The CMC team  acknowledged the problems  and in the spring of 2019  created an  association of exchanges called the Data Accountability and Transparency Alliance (DATA), whose goal was to create market-wide rules and requirements for the transparency of trading platforms. Cointelegraph later  announced that 70% of the exchanges listed on CMC are members of the association. Since then, there is no information about the work of the association.
In addition, since 2018, the Adjusted Volume parameter has been working on the CMC, which was an indicator “cleared” of fake or fraudulent transactions and was designed to provide a more equitable rating of exchanges.
At the same time, competitors of CMC have introduced new ways of defining "white" exchanges. For example, CoinGecko, the second most popular trading data aggregator,  released a  metric called Trust Score. The  CryptoCompare portal has also launched its own benchmark for exchanges  .

The role of Binance

Meanwhile, the introduction of the adjusted volume parameter did not solve all the problems - the top of the CMC exchange rating was still "occupied" by dubious exchanges. In early April this year, the project team suddenly announced that it had been acquired by the Binance exchange. In a  communication  on the occasion, both parties assured that CMC will remain a separate entity, independent of the new owner.
Since criticism negatively affected the reputation of CMC, it could also affect the site's traffic, which is the main source of its monetization. Probably at the same time it was decided to update the methodology for evaluating exchanges again. Carilyn Chan did this, after the deal with Binance, replacing its founder, Brandon Chaz, at the helm of CMC.
This is not to say that the introduction of new parameters satisfied the crypto community. First, the traffic factor, Web Traffic Factor, has become the main factor in determining the place in the ranking of exchanges (instead of trading volume). For this reason, Binance took first place in the top, although at the beginning of April it was on the 15th line. Some saw this as playing along with the new owner. Even the head of Binance, Changpeng Zhao, did not like the priority of traffic, as he wrote about on his Twitter.
The rating is now heavily biased towards web traffic and is not 100% accurate, but definitely better than it was before. We will continue iterating.
In addition, the CMC removed the Adjusted Trading Volume parameter. As  noted  portal DECRYPT, April 3, after the acquisition of the stock exchange Binance aggregator adjusted trading volume on Binance per day was $ 2.1 billion compared with the official data of $ 6.7 billion.
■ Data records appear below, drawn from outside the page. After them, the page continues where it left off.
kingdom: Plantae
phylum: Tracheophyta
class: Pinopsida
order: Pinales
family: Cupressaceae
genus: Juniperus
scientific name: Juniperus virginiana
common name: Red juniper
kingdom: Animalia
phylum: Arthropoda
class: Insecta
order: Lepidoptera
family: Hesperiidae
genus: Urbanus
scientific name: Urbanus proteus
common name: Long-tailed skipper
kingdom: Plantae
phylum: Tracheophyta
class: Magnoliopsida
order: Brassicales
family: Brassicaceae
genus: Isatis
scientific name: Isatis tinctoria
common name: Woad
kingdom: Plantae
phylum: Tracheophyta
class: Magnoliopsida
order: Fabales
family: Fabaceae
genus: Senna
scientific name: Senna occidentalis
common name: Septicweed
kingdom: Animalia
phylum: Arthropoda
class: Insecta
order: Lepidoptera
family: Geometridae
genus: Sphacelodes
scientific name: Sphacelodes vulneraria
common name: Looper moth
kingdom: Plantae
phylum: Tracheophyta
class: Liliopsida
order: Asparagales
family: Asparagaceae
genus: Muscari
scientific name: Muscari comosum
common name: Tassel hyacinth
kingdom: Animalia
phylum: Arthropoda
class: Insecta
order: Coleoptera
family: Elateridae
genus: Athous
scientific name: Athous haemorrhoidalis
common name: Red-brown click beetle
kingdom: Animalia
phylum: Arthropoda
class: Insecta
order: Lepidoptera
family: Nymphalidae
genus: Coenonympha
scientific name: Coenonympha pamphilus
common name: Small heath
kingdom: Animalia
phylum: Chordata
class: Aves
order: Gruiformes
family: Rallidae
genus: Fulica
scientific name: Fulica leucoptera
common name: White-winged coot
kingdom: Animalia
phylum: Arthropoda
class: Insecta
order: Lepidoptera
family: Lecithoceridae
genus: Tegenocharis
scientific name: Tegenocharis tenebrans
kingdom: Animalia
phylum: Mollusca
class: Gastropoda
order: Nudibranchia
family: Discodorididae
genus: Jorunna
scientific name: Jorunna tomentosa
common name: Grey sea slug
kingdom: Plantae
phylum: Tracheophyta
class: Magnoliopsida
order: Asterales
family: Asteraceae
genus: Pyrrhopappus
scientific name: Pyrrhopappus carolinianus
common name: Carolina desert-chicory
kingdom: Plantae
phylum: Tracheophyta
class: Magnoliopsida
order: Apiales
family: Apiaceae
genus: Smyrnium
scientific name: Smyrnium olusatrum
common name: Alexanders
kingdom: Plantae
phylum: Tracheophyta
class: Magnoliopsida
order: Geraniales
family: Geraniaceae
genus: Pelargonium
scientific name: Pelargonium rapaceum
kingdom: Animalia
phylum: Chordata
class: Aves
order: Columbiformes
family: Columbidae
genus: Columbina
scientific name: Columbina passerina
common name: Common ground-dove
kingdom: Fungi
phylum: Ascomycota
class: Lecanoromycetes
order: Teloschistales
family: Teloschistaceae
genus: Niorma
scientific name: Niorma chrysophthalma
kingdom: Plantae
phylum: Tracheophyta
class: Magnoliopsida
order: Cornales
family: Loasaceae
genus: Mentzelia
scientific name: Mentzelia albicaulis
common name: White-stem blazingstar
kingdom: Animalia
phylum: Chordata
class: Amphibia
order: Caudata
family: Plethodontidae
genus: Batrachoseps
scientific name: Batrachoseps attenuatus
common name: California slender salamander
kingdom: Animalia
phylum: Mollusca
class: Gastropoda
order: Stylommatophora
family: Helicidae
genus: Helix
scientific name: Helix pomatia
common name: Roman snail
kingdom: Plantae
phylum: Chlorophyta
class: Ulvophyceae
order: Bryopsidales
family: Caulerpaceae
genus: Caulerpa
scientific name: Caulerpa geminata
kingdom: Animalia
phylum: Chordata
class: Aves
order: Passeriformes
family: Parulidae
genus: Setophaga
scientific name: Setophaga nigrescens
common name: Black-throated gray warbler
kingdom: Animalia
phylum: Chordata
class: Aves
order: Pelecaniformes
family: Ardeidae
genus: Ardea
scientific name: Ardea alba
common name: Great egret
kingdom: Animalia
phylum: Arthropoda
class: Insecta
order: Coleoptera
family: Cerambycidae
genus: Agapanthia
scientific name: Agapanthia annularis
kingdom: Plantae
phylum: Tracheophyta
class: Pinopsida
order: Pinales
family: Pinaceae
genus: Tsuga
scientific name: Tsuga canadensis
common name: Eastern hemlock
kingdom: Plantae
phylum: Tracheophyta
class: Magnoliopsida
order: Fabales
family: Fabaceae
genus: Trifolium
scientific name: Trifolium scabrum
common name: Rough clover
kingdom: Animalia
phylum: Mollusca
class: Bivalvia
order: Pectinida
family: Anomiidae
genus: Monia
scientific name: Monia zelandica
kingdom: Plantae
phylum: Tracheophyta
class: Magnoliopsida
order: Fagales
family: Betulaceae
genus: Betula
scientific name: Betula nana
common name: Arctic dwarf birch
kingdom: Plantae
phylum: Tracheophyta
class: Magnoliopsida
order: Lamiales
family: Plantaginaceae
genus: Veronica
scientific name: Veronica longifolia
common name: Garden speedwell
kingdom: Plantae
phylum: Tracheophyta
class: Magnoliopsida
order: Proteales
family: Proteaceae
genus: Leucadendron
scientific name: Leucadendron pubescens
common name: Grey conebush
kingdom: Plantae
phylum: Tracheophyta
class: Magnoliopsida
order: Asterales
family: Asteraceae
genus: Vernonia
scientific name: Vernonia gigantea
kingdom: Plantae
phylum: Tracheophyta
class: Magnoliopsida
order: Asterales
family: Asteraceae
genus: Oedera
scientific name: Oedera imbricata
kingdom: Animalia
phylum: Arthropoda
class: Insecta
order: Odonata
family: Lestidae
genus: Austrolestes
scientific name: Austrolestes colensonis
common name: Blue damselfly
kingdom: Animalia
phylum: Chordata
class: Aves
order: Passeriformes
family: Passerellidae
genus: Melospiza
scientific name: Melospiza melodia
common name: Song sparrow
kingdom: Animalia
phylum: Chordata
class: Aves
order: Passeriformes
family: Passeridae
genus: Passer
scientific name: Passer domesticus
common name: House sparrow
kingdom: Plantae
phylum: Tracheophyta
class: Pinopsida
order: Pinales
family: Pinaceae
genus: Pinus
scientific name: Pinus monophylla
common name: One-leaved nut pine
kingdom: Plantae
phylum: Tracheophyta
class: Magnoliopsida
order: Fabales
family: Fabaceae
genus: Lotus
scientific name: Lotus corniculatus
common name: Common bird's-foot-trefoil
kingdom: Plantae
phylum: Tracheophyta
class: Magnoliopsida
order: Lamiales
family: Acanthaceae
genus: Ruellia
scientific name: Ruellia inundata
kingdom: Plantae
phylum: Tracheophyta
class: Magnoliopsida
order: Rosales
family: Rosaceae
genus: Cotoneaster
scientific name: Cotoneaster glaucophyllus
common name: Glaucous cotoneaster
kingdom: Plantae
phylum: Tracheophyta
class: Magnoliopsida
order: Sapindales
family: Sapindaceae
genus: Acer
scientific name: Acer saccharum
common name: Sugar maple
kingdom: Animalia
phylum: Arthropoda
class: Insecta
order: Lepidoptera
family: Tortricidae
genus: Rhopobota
Now, the corrected data is not available.
Representatives of crypto exchanges competing with Binance also expressed dissatisfaction. In  an interview with  Cointelegraph, OKEx CEO Jay Hao compared the acquisition of the aggregator by the Binance exchange to the purchase of a credit rating agency by the bank, which is an unacceptable practice in the financial arena. Huobi top manager Kiara Sun said that the new owner of CMC compromised the neutrality of the service.
In contrast, Bitfinex CTO Paolo Ardoino said that " people can change the ownership structure as they see fit and set whatever metrics they want ."
Criticism from the crypto community prompted Changpeng Zhao to  publish a  lengthy clarification in which he reaffirmed the independence of CoinMarketCap, although he explained how the change in methodology was agreed with him.
The CoinMarketCap administration  emphasizes that the latest changes are only the "first phase", the system for evaluating exchanges and assets will continue to be updated.



Crypto Currency Magazine: How have the trading volume metrics changed on CoinMarketCap?
How have the trading volume metrics changed on CoinMarketCap?